While the battles are rare, and I love the political maneuvers also, how can you NOT like Pullo & Vorenus? :shocked: Those two are fucking hilarious together! A cheerful ESFP soldier and a stoic ISTJ Centurion! Nearly every minute with those two is pure gold! I particularly love this exchange when Pullo is teaching Vorenus how to make his wife like him...

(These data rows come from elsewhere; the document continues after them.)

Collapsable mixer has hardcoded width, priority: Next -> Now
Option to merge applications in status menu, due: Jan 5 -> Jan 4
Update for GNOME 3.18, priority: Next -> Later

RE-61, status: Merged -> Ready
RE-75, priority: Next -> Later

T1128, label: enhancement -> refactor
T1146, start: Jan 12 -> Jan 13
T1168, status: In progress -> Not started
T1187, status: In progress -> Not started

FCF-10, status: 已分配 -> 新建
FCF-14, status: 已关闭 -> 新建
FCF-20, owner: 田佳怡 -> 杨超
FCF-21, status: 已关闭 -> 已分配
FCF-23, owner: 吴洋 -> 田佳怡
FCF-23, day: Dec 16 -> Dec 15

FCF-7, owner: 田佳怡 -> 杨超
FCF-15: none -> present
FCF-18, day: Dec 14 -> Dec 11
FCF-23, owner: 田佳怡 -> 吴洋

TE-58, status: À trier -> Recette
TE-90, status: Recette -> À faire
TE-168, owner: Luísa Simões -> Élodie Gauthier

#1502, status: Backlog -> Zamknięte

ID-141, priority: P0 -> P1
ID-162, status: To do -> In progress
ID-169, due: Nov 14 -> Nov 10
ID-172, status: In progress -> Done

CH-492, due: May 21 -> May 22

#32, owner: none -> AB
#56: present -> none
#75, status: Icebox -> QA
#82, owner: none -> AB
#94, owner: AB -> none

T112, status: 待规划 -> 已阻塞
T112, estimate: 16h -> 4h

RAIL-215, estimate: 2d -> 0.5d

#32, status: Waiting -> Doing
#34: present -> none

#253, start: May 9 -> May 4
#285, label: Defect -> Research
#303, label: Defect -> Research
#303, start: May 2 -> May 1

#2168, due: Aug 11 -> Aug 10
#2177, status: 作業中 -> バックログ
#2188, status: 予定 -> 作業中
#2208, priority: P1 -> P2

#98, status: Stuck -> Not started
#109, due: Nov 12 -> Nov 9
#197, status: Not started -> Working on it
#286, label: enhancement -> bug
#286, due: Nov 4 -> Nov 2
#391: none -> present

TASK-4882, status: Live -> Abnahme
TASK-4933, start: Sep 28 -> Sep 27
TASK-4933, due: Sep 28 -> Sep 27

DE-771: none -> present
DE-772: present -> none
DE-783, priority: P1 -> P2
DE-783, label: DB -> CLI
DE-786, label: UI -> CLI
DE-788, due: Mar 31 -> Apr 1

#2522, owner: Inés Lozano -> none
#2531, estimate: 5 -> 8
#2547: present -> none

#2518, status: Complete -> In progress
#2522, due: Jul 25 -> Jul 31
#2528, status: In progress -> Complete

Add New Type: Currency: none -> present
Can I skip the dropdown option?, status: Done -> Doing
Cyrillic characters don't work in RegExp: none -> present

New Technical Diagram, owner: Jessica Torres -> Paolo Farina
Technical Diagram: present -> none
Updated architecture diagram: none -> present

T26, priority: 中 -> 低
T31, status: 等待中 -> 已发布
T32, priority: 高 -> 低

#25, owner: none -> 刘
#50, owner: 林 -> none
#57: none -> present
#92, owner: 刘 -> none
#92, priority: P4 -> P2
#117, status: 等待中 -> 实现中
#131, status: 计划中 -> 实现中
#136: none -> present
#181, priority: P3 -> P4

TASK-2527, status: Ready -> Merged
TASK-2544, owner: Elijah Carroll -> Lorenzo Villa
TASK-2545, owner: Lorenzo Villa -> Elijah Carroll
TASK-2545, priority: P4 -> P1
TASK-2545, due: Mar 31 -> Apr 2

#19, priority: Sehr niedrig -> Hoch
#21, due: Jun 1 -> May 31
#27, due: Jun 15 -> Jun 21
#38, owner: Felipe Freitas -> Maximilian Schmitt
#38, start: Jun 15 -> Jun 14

Pullo: "And when you couple with her, there is this little button just above her cunny. Attend to it, and she will open up like a flower! :happy:"
Vorenus: ":shocked: How do you know this of her?!?! :angry:"
Pullo: ":shocked: ALL women have them! Ask anybody! :mellow:"

Or this one...

Vorenus: "Pullo, when was the last time you had a woman that wasn't crying or expecting payment? :dry:"


----------



## elixare (Aug 26, 2010)

Niccolo Machiavelli said:


> While the battles are rare, and I love the political maneuvers also, how can you NOT like Pullo & Vorenus? :shocked: Those two are fucking hilarious together! A cheerful ESFP soldier and a stoic ISTJ Centurion! Nearly every minute with those two is pure gold! I particularly love this exchange when Pullo is teaching Vorenus how to make his wife like him...
> 
> Pullo: "And when you couple with her, there is this little button just above her cunny. Attend to it, and she will open up like a flower! :happy:"
> Vorenus: ":shocked: How do you know this of her?!?! :angry:"
> ...


I don't know...I find their dialogues to be rather mundane and largely irrelevant....and Vorenus is kind of annoying as well


----------



## dancowen (Aug 3, 2016)

Niccolo Machiavelli said:


> I think a great show for looking at MBTI types is Rome!  You got all of the types and some are more or less "healthy" than others. :crazy: Also, nearly every type has a main character.
> 
> ENFJ:
> Glabius (Husband of Octavia)
> ...




These are really spot on, I don't disagree with many at all.


----------